In the case of Flatbush Towers, two small schools are being proposed using public land and the accompanying air rights---an enormous boon to the developer and its partners. (They are asking for the equivalent of $300+ million in free air rights from the city and state.) There is also enormous concern the development will encourage such a large influx of people to the area that the new schools will "barely cover" the new population and actually result in a net LOSS of school seats.

Meanwhile, everything that we recognize as truly unique to NYC--from the longstanding independent small businesses, to the architecture, to the divergent and multicultural populations reflected in every walk of life including the cornucopia of food choices, to our very own heritage--is being systematically dismantled block by block, street by street, community by community. I've previously written on EAP about the loss of unofficial landmarks, like Indian Row in the East Village, the garment center and diamond district. 

The latest in danger of being added to this list is Tin Pan Alley, considered the birthplace of popular music and a bastion of NYC culture and history. Here is a Morning Show interview with one of the organizers trying to save TPA

Because of encroaching over-development and the peculiar circumstance of existing zoning which encourages hotel construction, it's well past time for the Department of City Planning (DCP) to intervene and stop the glut of hotels. The Landmarks Preservation Commission (LPC) has twice rejected landmarking designation because it has deemed the area lacking in architectural style--but have you ever walked around the neighborhood? If anything, the architecture is astounding. 

Tin Pan Alley and the larger at-risk area surrounding it called NoMad includes gems like "pre-Civil War Italianite row houses" and turn-of-the century buildings built in the "neo-Renaissance and/or Beaux Arts styles."  Throw in the historical significance of the block(s) and the case for protection is self-explanatory.  


What's been occurring--and permitted to occur by the city--at 85 Bowery in Chinatown is beyond a travesty. We've been consistently covering the plight of these tenants for the better part of two years on The Morning Show--something few local journalistic organizations can credibly maintain.

The evicted tenants resumed their hunger strike on May 30th, in their latest attempts to bring pressure to get back home. February 1st was the ostensible deadline the city gave the landlord to make "repairs" but here we are, in June. The city has done little-to-nothing to enforce its own time frame; meanwhile, dozens of people who are legally entitled to their apartments are still homeless.

According to organizers, the city keeps permitting the landlord to delay and stonewall--the repairs being the questionable justification to evict the rent-regulated tenants in the first place--after he spent years trying to shirk his responsibilities AND tried to illegally evict them.  

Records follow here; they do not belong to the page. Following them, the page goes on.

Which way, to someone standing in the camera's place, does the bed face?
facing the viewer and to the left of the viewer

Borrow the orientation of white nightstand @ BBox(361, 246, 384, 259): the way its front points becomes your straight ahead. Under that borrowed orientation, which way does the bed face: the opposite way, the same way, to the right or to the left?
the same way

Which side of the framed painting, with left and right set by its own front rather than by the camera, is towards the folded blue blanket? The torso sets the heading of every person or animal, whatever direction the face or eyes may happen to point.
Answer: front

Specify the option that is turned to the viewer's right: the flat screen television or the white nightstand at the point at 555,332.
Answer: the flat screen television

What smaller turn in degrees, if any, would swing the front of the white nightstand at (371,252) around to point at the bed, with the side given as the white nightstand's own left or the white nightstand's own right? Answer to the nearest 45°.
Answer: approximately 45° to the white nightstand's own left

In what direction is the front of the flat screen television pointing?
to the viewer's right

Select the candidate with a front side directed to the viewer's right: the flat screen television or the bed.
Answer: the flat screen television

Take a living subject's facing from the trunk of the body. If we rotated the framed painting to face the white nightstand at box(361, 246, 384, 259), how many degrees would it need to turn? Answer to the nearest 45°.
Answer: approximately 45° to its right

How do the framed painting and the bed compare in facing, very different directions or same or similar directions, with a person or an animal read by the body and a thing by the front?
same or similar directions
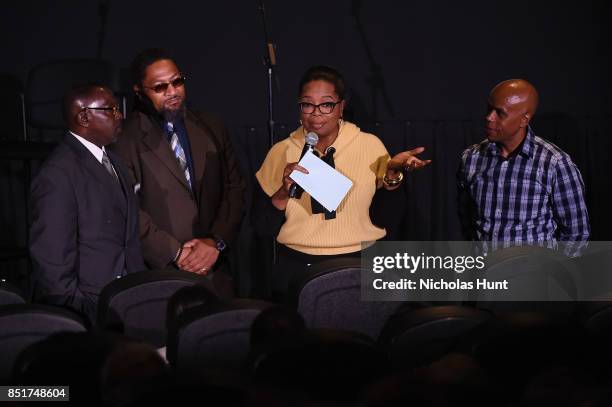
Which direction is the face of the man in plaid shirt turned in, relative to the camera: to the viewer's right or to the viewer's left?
to the viewer's left

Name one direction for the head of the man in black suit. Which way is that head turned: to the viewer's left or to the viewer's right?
to the viewer's right

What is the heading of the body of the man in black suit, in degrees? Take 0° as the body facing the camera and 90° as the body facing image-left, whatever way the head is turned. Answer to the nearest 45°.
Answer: approximately 315°

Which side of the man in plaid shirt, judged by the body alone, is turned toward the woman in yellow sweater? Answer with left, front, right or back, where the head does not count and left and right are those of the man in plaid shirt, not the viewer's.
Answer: front

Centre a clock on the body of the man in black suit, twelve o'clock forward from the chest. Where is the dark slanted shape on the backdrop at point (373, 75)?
The dark slanted shape on the backdrop is roughly at 9 o'clock from the man in black suit.

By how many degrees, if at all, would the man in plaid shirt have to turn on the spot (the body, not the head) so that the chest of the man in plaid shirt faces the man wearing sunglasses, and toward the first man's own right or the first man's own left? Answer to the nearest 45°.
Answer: approximately 45° to the first man's own right

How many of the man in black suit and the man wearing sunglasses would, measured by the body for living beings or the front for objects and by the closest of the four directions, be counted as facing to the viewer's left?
0

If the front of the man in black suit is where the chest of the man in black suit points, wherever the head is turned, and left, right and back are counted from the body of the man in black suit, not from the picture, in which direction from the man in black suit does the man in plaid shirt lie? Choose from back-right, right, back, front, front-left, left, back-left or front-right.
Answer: front-left

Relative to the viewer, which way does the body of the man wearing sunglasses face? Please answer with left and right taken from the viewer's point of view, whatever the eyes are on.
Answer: facing the viewer and to the right of the viewer

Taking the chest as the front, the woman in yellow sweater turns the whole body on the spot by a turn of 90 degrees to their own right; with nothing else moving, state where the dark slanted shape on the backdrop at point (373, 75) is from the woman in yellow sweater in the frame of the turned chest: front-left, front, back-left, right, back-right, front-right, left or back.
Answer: right

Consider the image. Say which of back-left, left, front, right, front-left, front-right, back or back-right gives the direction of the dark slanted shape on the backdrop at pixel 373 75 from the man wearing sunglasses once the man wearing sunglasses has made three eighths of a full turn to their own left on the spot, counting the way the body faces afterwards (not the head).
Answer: front-right

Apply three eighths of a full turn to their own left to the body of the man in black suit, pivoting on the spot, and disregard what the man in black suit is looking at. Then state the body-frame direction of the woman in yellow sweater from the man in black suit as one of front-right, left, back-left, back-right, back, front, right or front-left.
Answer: right

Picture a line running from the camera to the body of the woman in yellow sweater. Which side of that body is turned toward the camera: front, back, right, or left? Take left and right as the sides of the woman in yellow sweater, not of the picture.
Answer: front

The city's Housing Preservation and Development (HPD) agency ignored the case for two years, after a 2016 Housing Court order mandated the fixes based on poor conditions. The city's Department of Buildings (DOB) and others like HPD even stood by as the landlord disposed into dumpsters tenants' belongings.

The entire drama is particularly galling because it's being played out during the administration of our self-described 'progressive' mayor---who has repeatedly failed to intervene on behalf of these beleaguered tenants and demand his own government agencies do their damned jobs. This is the same man whose initial campaign for the office focused on social justice and on the whole 'Tale of Two Cities' theme, apparently just a big canard that snookered voters and the press alike.

Update: The organizers of #85 Bowery have a 4pm Victory March planned for today at the entrance to City Hall.